ACTION ITEM ::
Please restate the data that follows word for word, with the pictures left out.

RECORDED INFORMATION ::
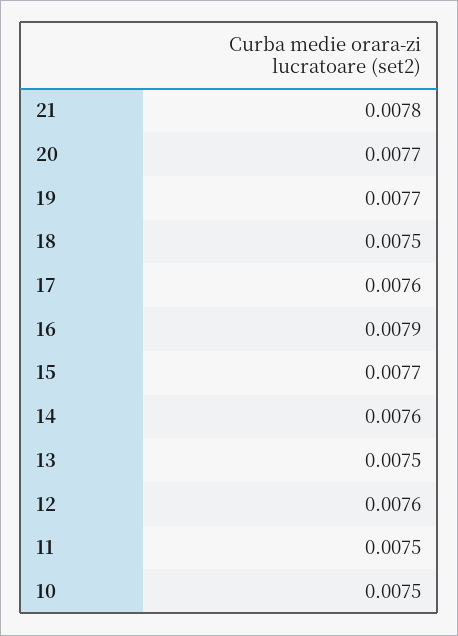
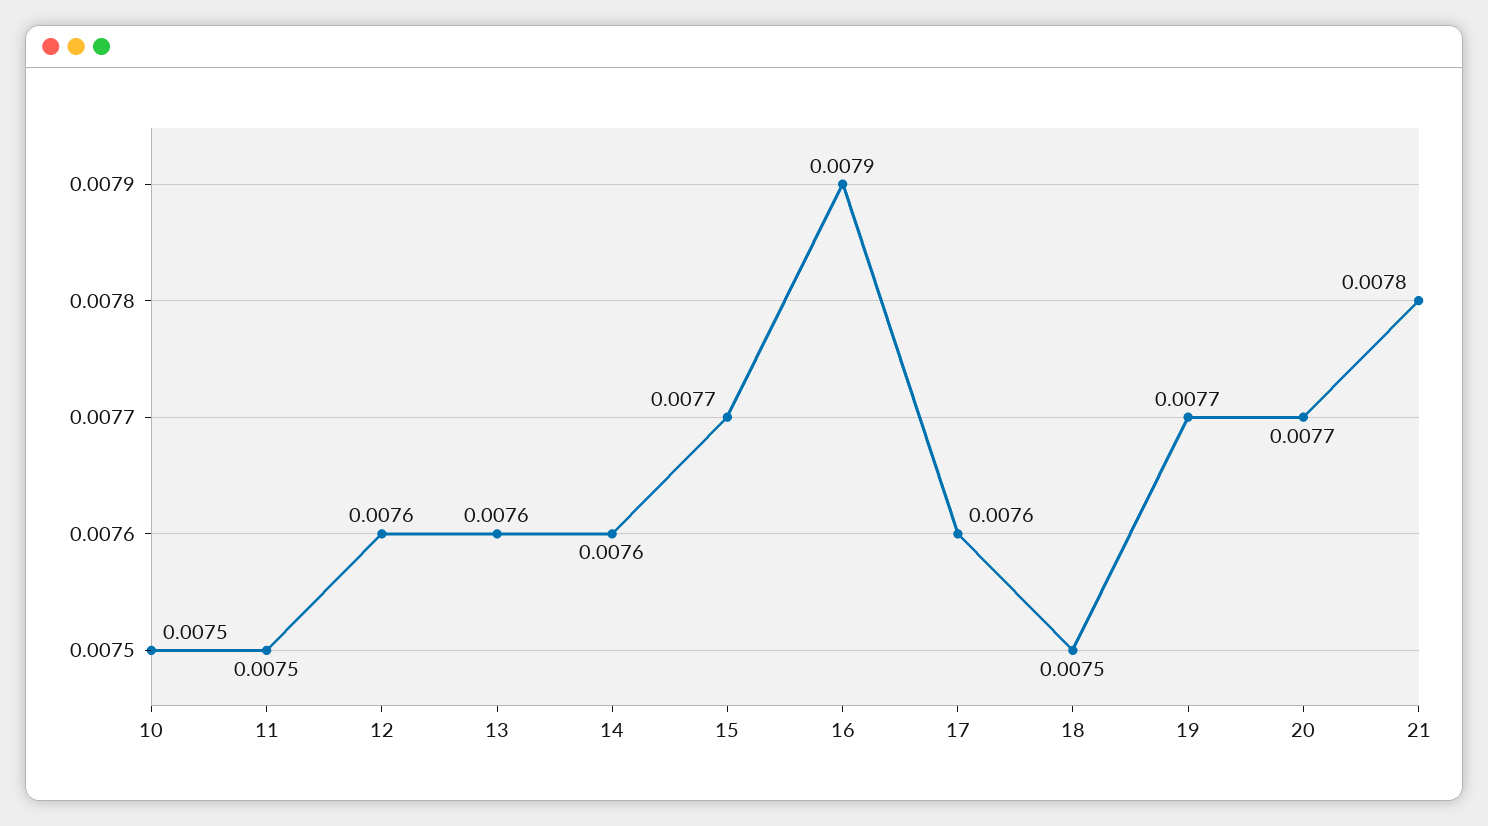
  {
    "21": 0.0078,
    "20": 0.0077,
    "19": 0.0077,
    "18": 0.0075,
    "17": 0.0076,
    "16": 0.0079,
    "15": 0.0077,
    "14": 0.0076,
-   "13": 0.0075,
+   "13": 0.0076,
    "12": 0.0076,
    "11": 0.0075,
    "10": 0.0075
  }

SOLUTION BELOW ::
  {
    "21": 0.0078,
    "20": 0.0077,
    "19": 0.0077,
    "18": 0.0075,
    "17": 0.0076,
    "16": 0.0079,
    "15": 0.0077,
    "14": 0.0076,
-   "13": 0.0075,
+   "13": 0.0076,
    "12": 0.0076,
    "11": 0.0075,
    "10": 0.0075
  }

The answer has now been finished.